• Questions to answer:
1. From the Silverlight comments, reproduce the passage that begins at the words "FWIW, Silverlight so" and stops after "driving that experience.".
2. In the Silverlight comments, how many exploits does Silverlight have so far across its three versions?

• Excerpted text:

- - -

It does however potentially contain vulnerabilities that could compromise my system

FWIW, Silverlight so far has had 0 exploits over three versions. It's done well compared to other media players in the same period. One advantage of a relatively recent technology is that it was designed for security from the get-go, after the web had shifted to its current "presumed hostile" state.

Comment This site needs Silverlight (Score 1) 338

I don't care that it's MS Research. The irritating part is that my "browser is not compatible" because I don't use silverlight.

What browser do you use?

Also, if you look at the design of the video experience, it really couldn't be done without Silverlight. This isn't just a simple video player, but with integrated captions, commentary, graphical links, and delivered via Smooth Streaming.

It's really a media player app using Silverlight as the runtime; there's certainly many thousands lines of source for the managed code driving that experience.

- - -

• Supplied records:
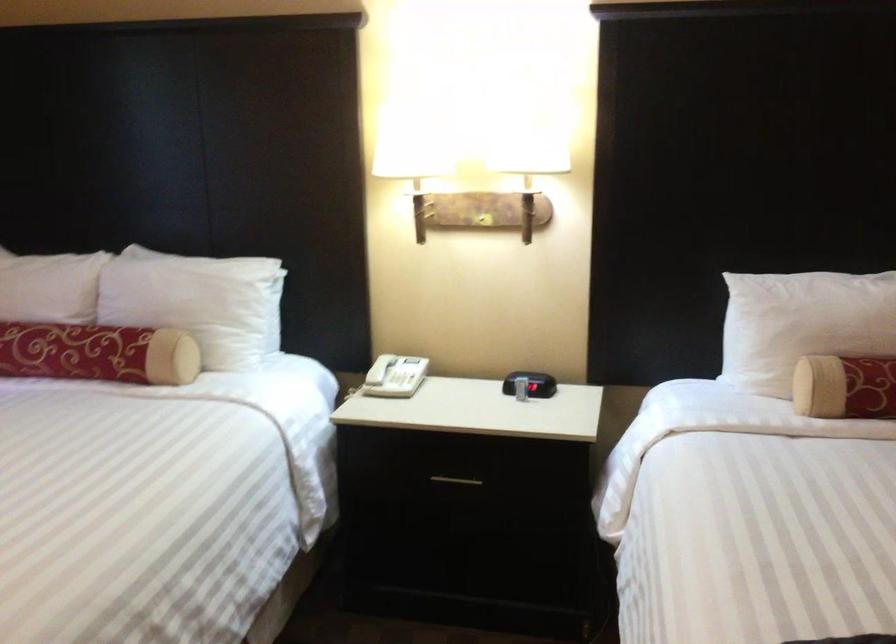
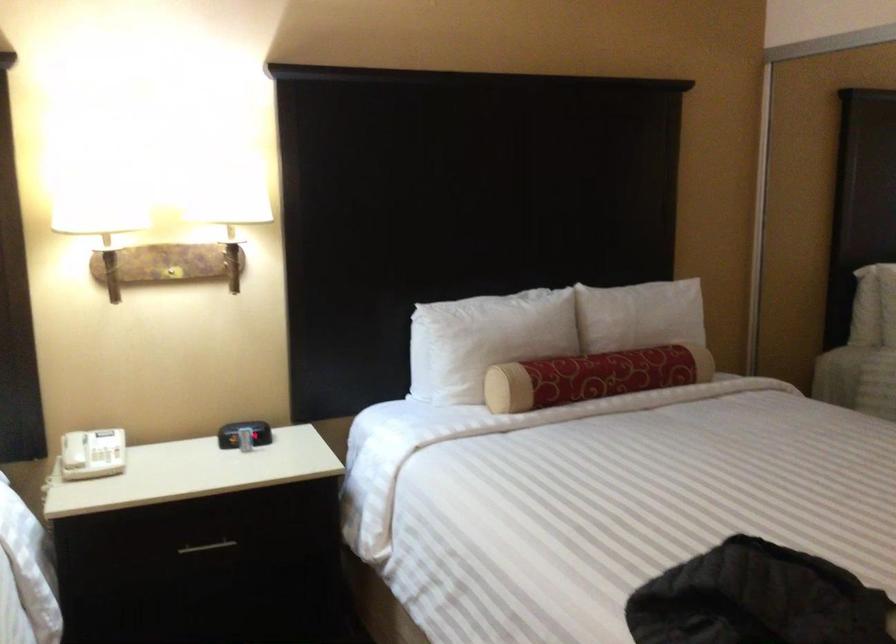
The point at (375,368) is marked in the first image. Where is the corresponding point in the second image?

(73, 450)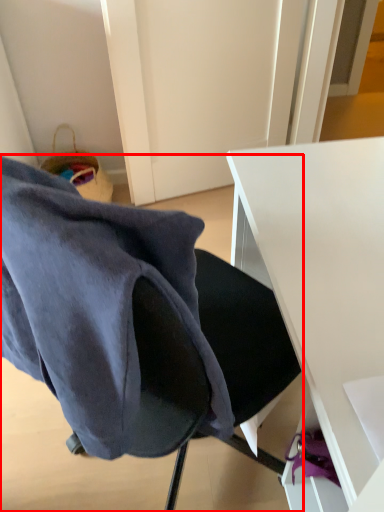
Question: Considering the relative positions of chair (annotated by the red box) and desk in the image provided, where is chair (annotated by the red box) located with respect to the staircase?

Choices:
 (A) right
 (B) left

Answer: (B)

- - -

• Solutions by task:
1.
FWIW, Silverlight so far has had 0 exploits over three versions. It's done well compared to other media players in the same period. One advantage of a relatively recent technology is that it was designed for security from the get-go, after the web had shifted to its current "presumed hostile" state.

Comment This site needs Silverlight (Score 1) 338

I don't care that it's MS Research. The irritating part is that my "browser is not compatible" because I don't use silverlight.

What browser do you use?

Also, if you look at the design of the video experience, it really couldn't be done without Silverlight. This isn't just a simple video player, but with integrated captions, commentary, graphical links, and delivered via Smooth Streaming.

It's really a media player app using Silverlight as the runtime; there's certainly many thousands lines of source for the managed code driving that experience.

2. Zero exploits over three versions.